On January 27, the State Board of Education will hold a hearing to decide whether Dragonfleye School's charter should be revoked.

Although there are myriad complaints about Battistella's behavior in the files at the state board, they are not cause for revocation in themselves.

Kenneth Bennett, the state board president, explains, "It is a frustrating situation where some things having to do with the operation of a school, however inflammatory and frustrating it is for us to look in and see it or hear about it, some of those things do remain within the threshold of the management of the school. When students are leaving en masse, that's very frustrating."

But essentially, it's a personnel matter that can only be dealt with by the school's administration and governing board--which Battistella controls.

"The weakest area [of oversight] right now is the most important area, and that is the academic accountability of the schools," Bennett continues.

"I would like as president of the board to try to move us in the direction of a much more comprehensive accountability of these charter schools."

Ironically, the grounds of possible revocation cited by the state board in its notice of intent was that Dragonfleye had failed to "produce all attendance records, teacher grade books, student evaluations, all financial records, class lesson plans, and all USFR [Uniform System of Financial Records] records."

In short, those are the materials that disappeared when Miller's teachers and parents descended on the school in the wake of the justice of the peace restoring the school to Battistella.

Miller claims that all the records were returned to the best of his knowledge. Battistella says they were not.

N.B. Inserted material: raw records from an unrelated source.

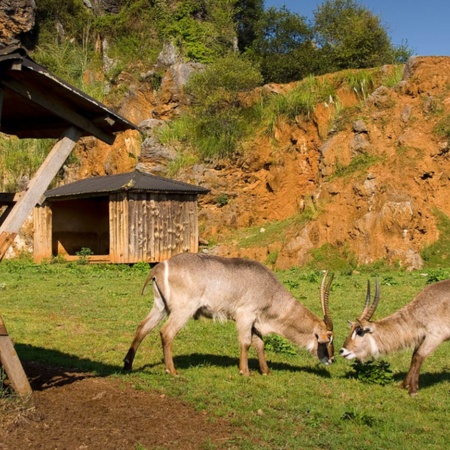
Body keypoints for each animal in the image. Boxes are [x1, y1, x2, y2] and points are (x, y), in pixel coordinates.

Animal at [123, 253, 334, 376]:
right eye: (330, 337)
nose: (331, 359)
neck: (271, 290)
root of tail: (160, 267)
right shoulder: (245, 316)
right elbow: (246, 343)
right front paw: (245, 371)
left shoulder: (255, 321)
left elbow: (259, 344)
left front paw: (265, 371)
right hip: (182, 310)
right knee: (166, 333)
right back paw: (172, 370)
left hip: (160, 307)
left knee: (142, 327)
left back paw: (127, 364)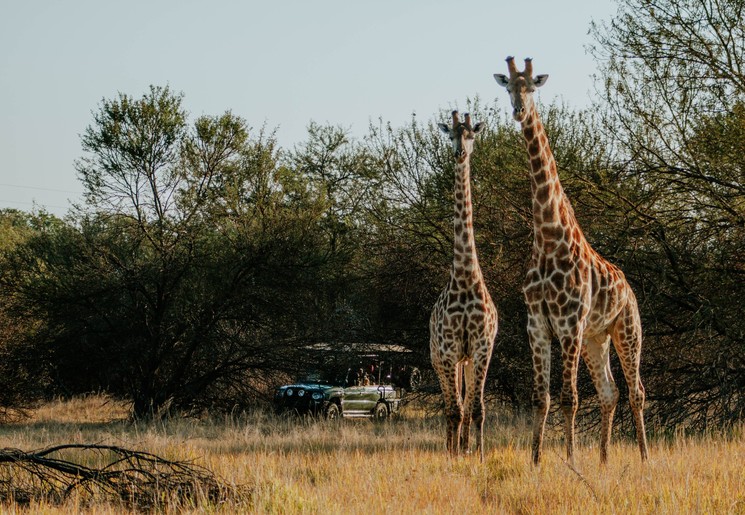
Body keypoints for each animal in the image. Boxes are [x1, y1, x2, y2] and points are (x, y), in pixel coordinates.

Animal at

And the state board doesn't care who took them, but clearly feels that Battistella is responsible for them.

"Whether it's a business or a private school, the IRS wouldn't take too kindly to me saying, 'Oh, darn it, my accountant didn't file my tax returns the last three years and I don't have that stuff anymore,'" Bennett says. "That just doesn't count, blaming it on someone else."

Kevin Ahern, Battistella's lawyer, hopes that the state board will be more interested in allowing Dragonfleye School to fix its problems than in making an example.

"I think there should be a measured and reasoned response," he says, "and if Dragonfleye can demonstrate that it's in substantial compliance, I would hope that would be their goal."

Such a decision would be what in business is called a "win-win situation."
For the children who go to school at Dragonfleye, either way the board decides could be lose-lose.